The UVM Connection, Vermont Quarterly, Spring 2007 Alumni Publication 

this article mentions the developers who isolated the fungi for use


Fungal fighter

The eastern hemlock is in trouble. From Georgia to Maine, this once-mighty conifer is now succumbing to an exotic pest, hemlock woolly adelgid. First detected in the western United States in 1924, the adelgid caused little damage. But when it was carried east and reached Virginia in the 1950s it began its destructive spread. An aphid-like insect, the adelgid kills eastern hemlocks within a few years after infestation, feeding on the sap at the base of their needles and cutting off their nutrients.

It’s a pressing problem: In Shenandoah National Park most of the famous towering hemlocks are now dead. The adelgid has ravaged parts of Kentucky, North Carolina, and the Smoky Mountains. Expanding northward, it has moved through Massachusetts into southern Maine and New Hampshire.

The only natural deterrent to the adelgid seems to be a very cold winter. With global warming, their northward spread seems inevitable. Though not officially recorded yet, “it’s probably in southern Vermont now at population levels too low to easily detect,” says Scott Costa, research assistant professor of plant and soil science, who anticipates that the adelgid will be into the Champlain Valley in not too many years.

New research in UVM’s department of plant and soil science, though, could aid the hemlock’s survival. Last December, Costa, graduate student Stacie Grassano, and two other researchers, Vladimir Gouli and Jiancai Li, submitted a provisional patent for a new method of cheaply and effectively spreading a strain of  fungus called Lecanicillium muscarium, and other similar biological controls, that might beat back the adelgid without having to use expensive, toxic pesticides. They call their approach a “whey-based fungal micro-factory.”

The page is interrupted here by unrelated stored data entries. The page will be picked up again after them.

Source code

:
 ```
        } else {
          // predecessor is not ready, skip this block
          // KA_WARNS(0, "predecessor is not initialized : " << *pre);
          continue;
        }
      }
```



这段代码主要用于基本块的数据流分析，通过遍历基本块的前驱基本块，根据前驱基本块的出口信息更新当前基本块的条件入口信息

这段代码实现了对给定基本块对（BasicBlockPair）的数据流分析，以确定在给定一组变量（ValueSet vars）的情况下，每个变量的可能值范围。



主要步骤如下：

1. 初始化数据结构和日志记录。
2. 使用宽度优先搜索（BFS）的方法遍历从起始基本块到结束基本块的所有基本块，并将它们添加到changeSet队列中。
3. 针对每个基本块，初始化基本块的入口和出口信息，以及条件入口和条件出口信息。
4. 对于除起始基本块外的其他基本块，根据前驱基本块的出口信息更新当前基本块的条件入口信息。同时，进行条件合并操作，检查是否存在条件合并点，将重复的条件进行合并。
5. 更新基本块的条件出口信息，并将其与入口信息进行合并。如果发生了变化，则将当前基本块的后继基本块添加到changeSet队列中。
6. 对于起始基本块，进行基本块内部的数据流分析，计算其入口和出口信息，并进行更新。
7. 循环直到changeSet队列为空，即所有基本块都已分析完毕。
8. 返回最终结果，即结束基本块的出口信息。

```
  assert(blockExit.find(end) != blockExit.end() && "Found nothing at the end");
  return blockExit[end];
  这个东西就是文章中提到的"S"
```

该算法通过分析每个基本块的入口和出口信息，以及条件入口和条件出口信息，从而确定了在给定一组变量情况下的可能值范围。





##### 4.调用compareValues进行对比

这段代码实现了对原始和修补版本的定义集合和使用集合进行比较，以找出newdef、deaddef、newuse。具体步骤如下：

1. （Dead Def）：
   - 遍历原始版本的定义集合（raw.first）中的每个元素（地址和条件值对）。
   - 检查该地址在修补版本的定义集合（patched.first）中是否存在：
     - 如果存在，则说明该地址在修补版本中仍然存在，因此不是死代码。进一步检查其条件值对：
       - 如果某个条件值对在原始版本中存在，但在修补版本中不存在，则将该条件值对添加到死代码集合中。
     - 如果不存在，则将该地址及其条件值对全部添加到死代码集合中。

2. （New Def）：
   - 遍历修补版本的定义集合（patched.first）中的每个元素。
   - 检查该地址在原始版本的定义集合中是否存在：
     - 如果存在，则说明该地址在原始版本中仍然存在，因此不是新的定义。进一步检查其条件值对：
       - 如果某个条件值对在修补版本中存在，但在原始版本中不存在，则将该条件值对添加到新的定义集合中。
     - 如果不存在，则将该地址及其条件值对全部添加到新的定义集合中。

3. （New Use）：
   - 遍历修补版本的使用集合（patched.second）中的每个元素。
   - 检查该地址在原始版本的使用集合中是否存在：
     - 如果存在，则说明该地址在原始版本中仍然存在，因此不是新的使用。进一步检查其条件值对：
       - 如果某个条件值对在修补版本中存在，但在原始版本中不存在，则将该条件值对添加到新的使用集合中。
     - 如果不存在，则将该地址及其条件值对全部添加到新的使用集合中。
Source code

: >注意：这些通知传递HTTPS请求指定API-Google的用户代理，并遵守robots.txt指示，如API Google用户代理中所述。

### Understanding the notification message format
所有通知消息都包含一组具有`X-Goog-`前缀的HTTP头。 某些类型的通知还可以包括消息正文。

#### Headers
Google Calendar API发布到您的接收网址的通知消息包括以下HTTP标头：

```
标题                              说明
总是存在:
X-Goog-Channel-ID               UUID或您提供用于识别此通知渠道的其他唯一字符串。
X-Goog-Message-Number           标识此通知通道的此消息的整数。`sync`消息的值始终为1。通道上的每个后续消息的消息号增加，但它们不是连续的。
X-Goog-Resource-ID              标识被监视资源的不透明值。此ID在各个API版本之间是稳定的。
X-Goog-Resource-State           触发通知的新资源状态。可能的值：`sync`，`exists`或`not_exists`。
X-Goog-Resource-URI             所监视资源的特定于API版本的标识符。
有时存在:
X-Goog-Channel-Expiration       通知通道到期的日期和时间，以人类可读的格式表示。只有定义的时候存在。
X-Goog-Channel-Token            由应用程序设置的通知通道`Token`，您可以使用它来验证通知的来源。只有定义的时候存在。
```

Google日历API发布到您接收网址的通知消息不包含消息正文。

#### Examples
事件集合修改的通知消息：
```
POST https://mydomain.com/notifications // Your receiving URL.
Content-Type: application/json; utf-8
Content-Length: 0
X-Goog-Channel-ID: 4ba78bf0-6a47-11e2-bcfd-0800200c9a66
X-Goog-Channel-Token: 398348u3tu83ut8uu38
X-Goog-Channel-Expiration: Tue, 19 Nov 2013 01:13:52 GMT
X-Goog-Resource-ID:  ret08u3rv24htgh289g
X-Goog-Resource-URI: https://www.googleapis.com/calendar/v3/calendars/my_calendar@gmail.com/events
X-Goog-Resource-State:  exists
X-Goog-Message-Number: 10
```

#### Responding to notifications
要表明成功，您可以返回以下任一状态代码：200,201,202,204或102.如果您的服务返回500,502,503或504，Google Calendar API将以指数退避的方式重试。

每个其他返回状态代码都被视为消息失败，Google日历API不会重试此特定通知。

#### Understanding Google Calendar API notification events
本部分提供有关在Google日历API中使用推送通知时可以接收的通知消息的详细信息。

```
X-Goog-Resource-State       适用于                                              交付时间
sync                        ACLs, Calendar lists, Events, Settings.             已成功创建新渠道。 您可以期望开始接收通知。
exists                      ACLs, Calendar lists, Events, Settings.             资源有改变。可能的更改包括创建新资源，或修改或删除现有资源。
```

Instead of growing fungi in a conventional factory and then transporting it out to a forest—a costly proposition—their factory will be the forest. Or, more accurately, tiny droplets of sweet whey—a cheap waste product of cheese production, inoculated with the right concentrations of the target fungus—will be their factory. By spraying the whey solution into an infected forest, they believe they can get the adelgid-killing fungi to reproduce in large numbers on its own.

Costa and Grassano’s experiments on branches taken from adelgid-infected forests in Massachusetts are proving highly successful, with rapid growth of the target fungi out-competing other fungi that live on hemlocks. If their laboratory tests continue to go well, the researchers anticipate starting field trials in 2008. 

The economy and ease of the UVM team’s whey micro-factory technology might prove a critical consideration for land managers—especially in large areas with low economic value, like wild hemlock forests.

“We’re not going to eradicate the adelgid,” Costa says. “The best-case scenario for insect-killing fungi is you inoculate the environment and get disease outbreaks to start cycling. The idea is to reduce the pest population to a level that is manageable, allowing some of the trees to make seeds, grow, and survive.”